The raw material to make vinyl records comes in vinyl pellets, lentil-sized bits of petroleum product (PVC – polyvinyl chloride) that are in an easily transportable form before they get melted and stamped with grooves of sound. This project documents the deployment of these tiny units of potential through an inordinate number of photographs (13284 in total, in two equal series of 6642). To start, pellets were loaded on a scale until their weight reached 180 grams, which is the weight of audiophile vinyl (as opposed to 120 grams which is the standard weight of records). Then, over the course of the last seven years, one by one the pellets were either sold, gifted, or placed in a public space. Each transaction was photographed and paired with a photograph of the pellets arranged in the form of a 12″ record which is correspondingly diminished by one pellet each time. This particular 180 g batch of vinyl added up to 6642 pellets, and the very final one was released on April 5th, 2019. In other words, the record has finally been released (6284 were placed, 301 gifted, 51 sold, 6 sent via mail). For seven years, it was simply in the process of being released.

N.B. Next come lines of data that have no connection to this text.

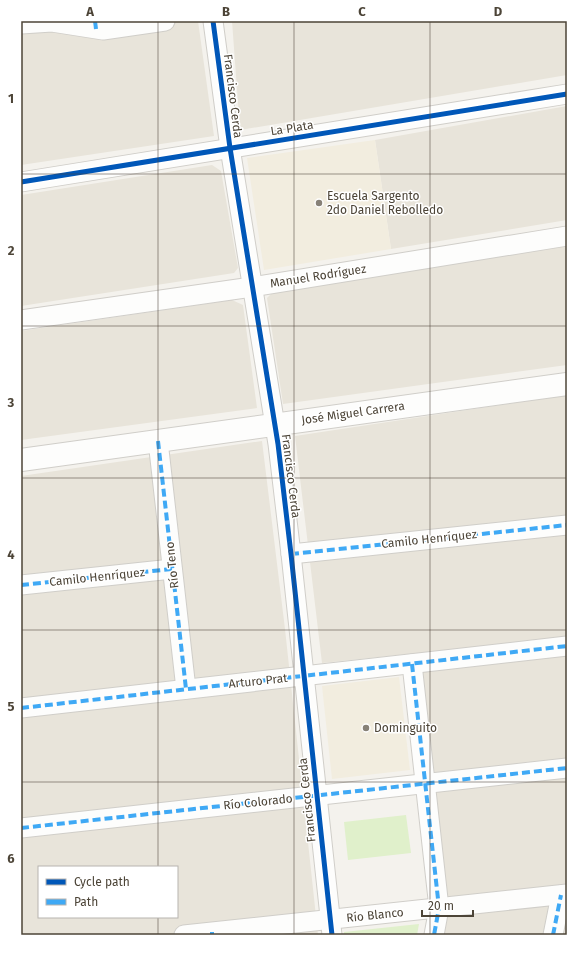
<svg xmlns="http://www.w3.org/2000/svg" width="588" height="956" font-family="'Fira Sans',sans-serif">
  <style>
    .residential { fill: #e8e4da; fill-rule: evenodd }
    .education { fill: #f2eddf }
    .green { fill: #e0f0cb }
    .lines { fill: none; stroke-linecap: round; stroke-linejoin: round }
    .minor-casing { stroke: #d0cec9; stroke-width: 21 }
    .tertiary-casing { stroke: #d0cec9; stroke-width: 24 }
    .minor { stroke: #fdfdfc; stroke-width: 19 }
    .tertiary { stroke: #fdfdfc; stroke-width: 22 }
    .quiet { stroke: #3fa9f5; stroke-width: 4; stroke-dasharray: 8 4; stroke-linecap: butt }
    .cycleway-casing { stroke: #fff; stroke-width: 8 }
    .cycleway { stroke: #0057b8; stroke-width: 5 }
    .grid { fill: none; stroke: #4c4437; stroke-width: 1; stroke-opacity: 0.55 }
    .poi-dot { fill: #878177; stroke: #fff; stroke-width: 1.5 }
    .labels { text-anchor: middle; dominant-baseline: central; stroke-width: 3; stroke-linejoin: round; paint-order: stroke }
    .street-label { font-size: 12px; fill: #4c4437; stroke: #fff }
    .poi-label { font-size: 12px; fill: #4c4437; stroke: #fff; text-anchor: start }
    .neatline { fill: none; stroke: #4c4437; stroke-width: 1.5 }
    .grid-label { font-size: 13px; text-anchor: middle; font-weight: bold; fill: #4c4437 }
  </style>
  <rect width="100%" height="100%" fill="#f4f2ed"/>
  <g class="residential">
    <polygon points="21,21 198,21 214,136 21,165"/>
    <polygon points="232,21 567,21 567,75 240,130"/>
    <polygon points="567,106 567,220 391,249 375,140"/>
    <polygon points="212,165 221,171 238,268 234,273 21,306 21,195"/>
    <polygon points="567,244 567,365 283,404 267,298 273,292"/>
    <polygon points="232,300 243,305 257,408 21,440 21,331"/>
    <polygon points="567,395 567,935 442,935 447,891 417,653 322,663 295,436"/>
    <path d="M262 441 285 629 318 935H21V476ZM39 867H177V917H39Z"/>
  </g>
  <g class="education">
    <polygon points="375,140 391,249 264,270 247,158"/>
    <polygon points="399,677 410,770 332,779 322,686"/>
  </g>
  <g class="green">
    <polygon points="406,815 411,853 348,860 344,822"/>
    <polygon points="419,924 417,935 344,935 344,932"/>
  </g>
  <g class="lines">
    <defs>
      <g id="minor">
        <polyline points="213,21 230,148 278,444 291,554 332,935"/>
        <polyline points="21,24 52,22 103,30 165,21"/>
        <polyline points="21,182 567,94"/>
        <polyline points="21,320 252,287 567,236"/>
        <polyline points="158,441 186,689"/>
        <polyline points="291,554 567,525"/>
        <polyline points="21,585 172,569"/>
        <polyline points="412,664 439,908 434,935"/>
        <polyline points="21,708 567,646"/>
        <polyline points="21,828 567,768"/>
        <polyline points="184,935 567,894"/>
        <polyline points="553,935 561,895"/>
      </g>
      <polyline id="tertiary" points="21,460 567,384"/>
    </defs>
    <use href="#minor" class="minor-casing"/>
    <use href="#tertiary" class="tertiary-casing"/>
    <use href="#minor" class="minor"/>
    <use href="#tertiary" class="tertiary"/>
    <g class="quiet">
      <polyline points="95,21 96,29"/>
      <polyline points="158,441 186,689"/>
      <polyline points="291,554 567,525"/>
      <polyline points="21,585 172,569"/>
      <polyline points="412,664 439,908 434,935"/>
      <polyline points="21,708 567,646"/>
      <polyline points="21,828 567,768"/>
      <polyline points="212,932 212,935"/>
      <polyline points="553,935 561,895"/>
    </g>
    <defs>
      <g id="cycleway">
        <polyline points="213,21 230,148 278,444 291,554 332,935"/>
        <polyline points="21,182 567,94"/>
      </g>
    </defs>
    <use href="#cycleway" class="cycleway-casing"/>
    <use href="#cycleway" class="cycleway"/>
  </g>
  <path class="grid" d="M158 21V867M294 21V935M430 21V935M21 174H567M21 326H567M21 478H567M21 630H567M21 782H567M158 917V935"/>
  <g class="poi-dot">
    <circle cx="319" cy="203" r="4"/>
    <circle cx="366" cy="728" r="4"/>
  </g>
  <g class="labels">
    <g class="street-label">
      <text transform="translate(233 96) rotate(83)">Francisco Cerda</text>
      <text transform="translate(292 128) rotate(-9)">La Plata</text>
      <text transform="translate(318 276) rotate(-9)">Manuel Rodríguez</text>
      <text transform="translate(353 413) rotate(-8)">José Miguel Carrera</text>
      <text transform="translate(291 476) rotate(83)">Francisco Cerda</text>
      <text transform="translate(429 539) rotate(-6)">Camilo Henríquez</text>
      <text transform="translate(172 565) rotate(-96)">Río Teno</text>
      <text transform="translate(97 577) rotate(-6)">Camilo Henríquez</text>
      <text transform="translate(258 681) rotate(-6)">Arturo Prat</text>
      <text transform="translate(307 800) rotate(-96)">Francisco Cerda</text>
      <text transform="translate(258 802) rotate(-6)">Río Colorado</text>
      <text transform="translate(375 915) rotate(-6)">Río Blanco</text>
    </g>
    <g class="poi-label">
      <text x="327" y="196">Escuela Sargento<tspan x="327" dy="14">2do Daniel Rebolledo</tspan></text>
      <text x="374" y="728">Dominguito</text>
    </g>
  </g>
  <rect width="588" height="956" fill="none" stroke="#ffffff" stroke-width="44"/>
  <rect x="38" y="866" width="140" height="52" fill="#ffffff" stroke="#b7b4af"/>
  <rect x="46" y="879" width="20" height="6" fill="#0057b8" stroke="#b7b4af"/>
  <text x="74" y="886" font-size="12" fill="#4c4437">Cycle path</text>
  <rect x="46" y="899" width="20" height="6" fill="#3fa9f5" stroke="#b7b4af"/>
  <text x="74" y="906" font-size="12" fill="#4c4437">Path</text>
  <path d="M422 910v6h51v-6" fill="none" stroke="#4c4437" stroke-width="2"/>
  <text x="428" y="910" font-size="12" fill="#4c4437" stroke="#ffffff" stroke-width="3" paint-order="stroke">20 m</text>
  <rect x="22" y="22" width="544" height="912" class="neatline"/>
  <g class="grid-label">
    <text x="90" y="16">A</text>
    <text x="226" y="16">B</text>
    <text x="362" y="16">C</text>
    <text x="498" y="16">D</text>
    <text x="11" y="103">1</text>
    <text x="11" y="255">2</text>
    <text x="11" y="407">3</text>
    <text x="11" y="559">4</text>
    <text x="11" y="711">5</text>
    <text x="11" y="863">6</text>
  </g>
</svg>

A record release, like a book launch, usually marks a project’s culmination, this reverses the process, the release is the project. As Seth Kim-Cohen put it, in discussing Record Release in his book Against Ambience (Bloomsbury 2016), “this ‘record’ is a record of social exchange, of site, of time, and of the exploded, diagrammatic construct of its potential for signification.” I would add that it is also a pairing of micro gestures with micro plastics; an examination of the manufacturing process and vinyl fetishism; a staging of sited strategies and furtive mobility tactics; a monument to the tiny and barely perceptible; a study in slow and inefficient action; a merging of depletion with completion; a rendering of sound as conceptual object into image as serial document.
The Record Release 12-inch project was completed in 2019 (6642 vinyl pellets, weighing 180g, were released one at a time over the span of seven years).
The book series comprises 14 books in total. 7″ x 10″ (179mm x 252mm). Full-colour. 112 pages (save for the last 2 which have 72 pages).